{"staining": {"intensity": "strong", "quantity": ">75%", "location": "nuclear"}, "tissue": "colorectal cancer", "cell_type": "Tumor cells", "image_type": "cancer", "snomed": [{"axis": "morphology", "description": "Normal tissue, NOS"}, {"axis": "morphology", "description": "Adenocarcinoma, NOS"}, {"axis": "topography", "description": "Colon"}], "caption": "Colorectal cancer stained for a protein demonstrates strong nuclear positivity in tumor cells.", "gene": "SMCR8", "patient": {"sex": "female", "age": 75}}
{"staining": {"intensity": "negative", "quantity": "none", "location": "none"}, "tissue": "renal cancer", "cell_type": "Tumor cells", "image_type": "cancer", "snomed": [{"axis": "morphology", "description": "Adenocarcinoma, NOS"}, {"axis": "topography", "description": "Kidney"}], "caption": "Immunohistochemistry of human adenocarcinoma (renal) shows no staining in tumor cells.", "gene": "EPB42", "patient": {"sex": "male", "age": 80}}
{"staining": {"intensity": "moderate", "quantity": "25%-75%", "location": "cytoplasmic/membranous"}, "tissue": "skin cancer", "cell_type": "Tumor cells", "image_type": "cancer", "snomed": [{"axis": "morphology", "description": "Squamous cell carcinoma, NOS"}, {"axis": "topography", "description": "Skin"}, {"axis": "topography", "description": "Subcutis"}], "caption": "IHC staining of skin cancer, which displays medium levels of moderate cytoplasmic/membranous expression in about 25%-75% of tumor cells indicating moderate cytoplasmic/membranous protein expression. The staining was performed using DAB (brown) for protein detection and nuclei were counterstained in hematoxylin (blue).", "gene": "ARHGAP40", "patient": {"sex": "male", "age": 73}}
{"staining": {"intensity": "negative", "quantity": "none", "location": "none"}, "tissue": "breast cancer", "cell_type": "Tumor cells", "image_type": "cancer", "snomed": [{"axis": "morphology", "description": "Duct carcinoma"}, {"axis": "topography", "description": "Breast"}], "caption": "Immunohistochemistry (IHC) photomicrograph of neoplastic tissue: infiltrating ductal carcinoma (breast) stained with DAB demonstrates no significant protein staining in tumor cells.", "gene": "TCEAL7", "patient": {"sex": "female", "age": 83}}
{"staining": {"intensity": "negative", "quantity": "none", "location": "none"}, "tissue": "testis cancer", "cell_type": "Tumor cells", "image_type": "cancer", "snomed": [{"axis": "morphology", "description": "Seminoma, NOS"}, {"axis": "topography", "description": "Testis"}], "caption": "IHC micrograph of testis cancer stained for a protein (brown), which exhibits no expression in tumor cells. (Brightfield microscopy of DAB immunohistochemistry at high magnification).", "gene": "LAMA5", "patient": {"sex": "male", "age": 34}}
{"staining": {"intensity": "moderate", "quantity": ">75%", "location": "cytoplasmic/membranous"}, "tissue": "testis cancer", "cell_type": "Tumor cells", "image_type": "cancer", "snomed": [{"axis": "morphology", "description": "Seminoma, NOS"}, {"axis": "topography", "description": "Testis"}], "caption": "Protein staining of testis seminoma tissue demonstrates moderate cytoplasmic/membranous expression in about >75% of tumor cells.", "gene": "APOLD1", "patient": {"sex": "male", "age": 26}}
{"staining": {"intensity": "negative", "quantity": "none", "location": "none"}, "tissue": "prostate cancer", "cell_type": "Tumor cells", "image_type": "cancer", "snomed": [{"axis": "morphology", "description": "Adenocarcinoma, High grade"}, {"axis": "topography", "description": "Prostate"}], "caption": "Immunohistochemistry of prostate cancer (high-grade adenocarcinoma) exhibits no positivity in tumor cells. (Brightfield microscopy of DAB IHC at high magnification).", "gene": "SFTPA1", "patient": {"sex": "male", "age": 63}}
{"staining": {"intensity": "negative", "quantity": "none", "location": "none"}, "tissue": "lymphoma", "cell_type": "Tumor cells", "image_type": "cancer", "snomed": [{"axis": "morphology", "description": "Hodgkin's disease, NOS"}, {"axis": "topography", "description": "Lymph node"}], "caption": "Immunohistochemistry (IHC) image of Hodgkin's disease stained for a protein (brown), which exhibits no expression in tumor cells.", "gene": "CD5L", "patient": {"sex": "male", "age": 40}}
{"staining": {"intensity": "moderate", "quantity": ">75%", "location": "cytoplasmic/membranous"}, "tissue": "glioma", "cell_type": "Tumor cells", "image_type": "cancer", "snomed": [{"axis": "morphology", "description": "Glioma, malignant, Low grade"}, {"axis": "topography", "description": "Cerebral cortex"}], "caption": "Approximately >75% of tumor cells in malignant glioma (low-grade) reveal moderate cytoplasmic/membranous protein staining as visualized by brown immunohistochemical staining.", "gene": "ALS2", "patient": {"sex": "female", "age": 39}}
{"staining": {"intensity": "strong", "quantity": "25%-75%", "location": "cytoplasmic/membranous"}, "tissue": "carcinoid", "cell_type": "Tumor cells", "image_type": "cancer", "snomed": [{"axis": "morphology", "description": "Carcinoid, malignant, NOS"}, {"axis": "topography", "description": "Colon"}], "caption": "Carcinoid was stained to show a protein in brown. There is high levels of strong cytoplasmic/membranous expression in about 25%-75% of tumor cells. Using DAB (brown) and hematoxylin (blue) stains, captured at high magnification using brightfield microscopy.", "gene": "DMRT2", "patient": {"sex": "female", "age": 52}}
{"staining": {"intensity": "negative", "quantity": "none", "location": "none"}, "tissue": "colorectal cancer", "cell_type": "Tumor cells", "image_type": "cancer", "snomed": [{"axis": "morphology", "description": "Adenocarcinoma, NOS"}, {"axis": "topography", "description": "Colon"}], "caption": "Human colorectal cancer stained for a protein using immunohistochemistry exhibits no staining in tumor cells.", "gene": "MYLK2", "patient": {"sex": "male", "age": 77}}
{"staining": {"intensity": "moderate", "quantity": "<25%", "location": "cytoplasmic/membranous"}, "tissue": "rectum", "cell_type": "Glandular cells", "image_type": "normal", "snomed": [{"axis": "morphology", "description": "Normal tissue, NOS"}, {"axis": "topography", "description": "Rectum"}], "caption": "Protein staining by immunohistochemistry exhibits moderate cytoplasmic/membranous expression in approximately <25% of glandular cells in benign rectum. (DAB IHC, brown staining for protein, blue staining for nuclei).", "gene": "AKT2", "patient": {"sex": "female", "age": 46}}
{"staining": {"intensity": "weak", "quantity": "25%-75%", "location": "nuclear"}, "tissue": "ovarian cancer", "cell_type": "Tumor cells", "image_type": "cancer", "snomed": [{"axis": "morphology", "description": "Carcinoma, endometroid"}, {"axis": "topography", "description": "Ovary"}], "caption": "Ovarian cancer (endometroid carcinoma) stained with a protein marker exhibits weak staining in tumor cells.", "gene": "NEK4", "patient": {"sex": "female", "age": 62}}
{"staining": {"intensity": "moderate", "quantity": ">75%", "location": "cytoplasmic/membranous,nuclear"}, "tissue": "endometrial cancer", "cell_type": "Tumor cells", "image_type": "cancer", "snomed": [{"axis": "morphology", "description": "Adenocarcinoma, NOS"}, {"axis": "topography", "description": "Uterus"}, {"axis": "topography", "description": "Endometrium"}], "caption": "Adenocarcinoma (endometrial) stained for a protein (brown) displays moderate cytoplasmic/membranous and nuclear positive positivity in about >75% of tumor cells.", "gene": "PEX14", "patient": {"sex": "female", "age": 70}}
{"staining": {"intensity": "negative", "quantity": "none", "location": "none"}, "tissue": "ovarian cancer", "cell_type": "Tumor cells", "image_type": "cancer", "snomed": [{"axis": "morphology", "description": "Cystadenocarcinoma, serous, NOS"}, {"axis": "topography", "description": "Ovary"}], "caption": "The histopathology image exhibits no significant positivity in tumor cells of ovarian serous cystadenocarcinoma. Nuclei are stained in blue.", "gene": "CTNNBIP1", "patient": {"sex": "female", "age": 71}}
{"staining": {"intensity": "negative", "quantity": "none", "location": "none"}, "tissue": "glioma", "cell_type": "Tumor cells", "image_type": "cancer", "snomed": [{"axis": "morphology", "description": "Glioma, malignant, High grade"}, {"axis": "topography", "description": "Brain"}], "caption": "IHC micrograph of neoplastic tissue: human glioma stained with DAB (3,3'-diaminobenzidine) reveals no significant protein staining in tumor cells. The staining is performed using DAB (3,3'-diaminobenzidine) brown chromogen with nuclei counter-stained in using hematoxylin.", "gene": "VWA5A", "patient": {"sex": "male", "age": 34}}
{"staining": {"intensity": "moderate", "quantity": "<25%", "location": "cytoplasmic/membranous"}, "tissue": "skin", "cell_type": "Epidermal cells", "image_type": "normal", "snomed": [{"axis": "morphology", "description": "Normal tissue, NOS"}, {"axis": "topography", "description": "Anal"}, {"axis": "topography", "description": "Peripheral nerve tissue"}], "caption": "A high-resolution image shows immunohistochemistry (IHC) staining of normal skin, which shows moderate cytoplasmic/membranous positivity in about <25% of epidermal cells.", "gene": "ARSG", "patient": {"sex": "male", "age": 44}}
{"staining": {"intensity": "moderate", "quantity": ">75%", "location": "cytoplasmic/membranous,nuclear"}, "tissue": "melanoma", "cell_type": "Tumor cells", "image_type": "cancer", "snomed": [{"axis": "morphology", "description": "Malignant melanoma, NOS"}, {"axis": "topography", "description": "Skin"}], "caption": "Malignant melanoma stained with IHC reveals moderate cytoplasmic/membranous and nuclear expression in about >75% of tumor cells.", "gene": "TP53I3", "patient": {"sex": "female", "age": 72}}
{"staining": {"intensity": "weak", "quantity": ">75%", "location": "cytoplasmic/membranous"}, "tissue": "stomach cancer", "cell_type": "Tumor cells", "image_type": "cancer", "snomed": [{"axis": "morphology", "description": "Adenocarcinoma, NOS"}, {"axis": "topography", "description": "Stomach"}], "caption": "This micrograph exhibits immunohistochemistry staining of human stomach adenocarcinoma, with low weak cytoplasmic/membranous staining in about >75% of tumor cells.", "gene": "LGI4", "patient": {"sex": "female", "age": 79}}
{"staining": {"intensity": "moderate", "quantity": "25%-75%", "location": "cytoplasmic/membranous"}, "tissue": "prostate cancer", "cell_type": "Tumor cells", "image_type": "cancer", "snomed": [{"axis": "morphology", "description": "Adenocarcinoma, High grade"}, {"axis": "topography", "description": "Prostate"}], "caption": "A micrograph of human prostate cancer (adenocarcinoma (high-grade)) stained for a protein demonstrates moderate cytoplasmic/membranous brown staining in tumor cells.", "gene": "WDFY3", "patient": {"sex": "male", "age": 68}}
━━━━━━━━━━━━━━━━━━━━
What is needed is an exact printout of every line from the one with "micrograph exhibits immunohistochemistry" through the end of the data, including both, and nothing more.

[Task result]
{"staining": {"intensity": "weak", "quantity": ">75%", "location": "cytoplasmic/membranous"}, "tissue": "stomach cancer", "cell_type": "Tumor cells", "image_type": "cancer", "snomed": [{"axis": "morphology", "description": "Adenocarcinoma, NOS"}, {"axis": "topography", "description": "Stomach"}], "caption": "This micrograph exhibits immunohistochemistry staining of human stomach adenocarcinoma, with low weak cytoplasmic/membranous staining in about >75% of tumor cells.", "gene": "LGI4", "patient": {"sex": "female", "age": 79}}
{"staining": {"intensity": "moderate", "quantity": "25%-75%", "location": "cytoplasmic/membranous"}, "tissue": "prostate cancer", "cell_type": "Tumor cells", "image_type": "cancer", "snomed": [{"axis": "morphology", "description": "Adenocarcinoma, High grade"}, {"axis": "topography", "description": "Prostate"}], "caption": "A micrograph of human prostate cancer (adenocarcinoma (high-grade)) stained for a protein demonstrates moderate cytoplasmic/membranous brown staining in tumor cells.", "gene": "WDFY3", "patient": {"sex": "male", "age": 68}}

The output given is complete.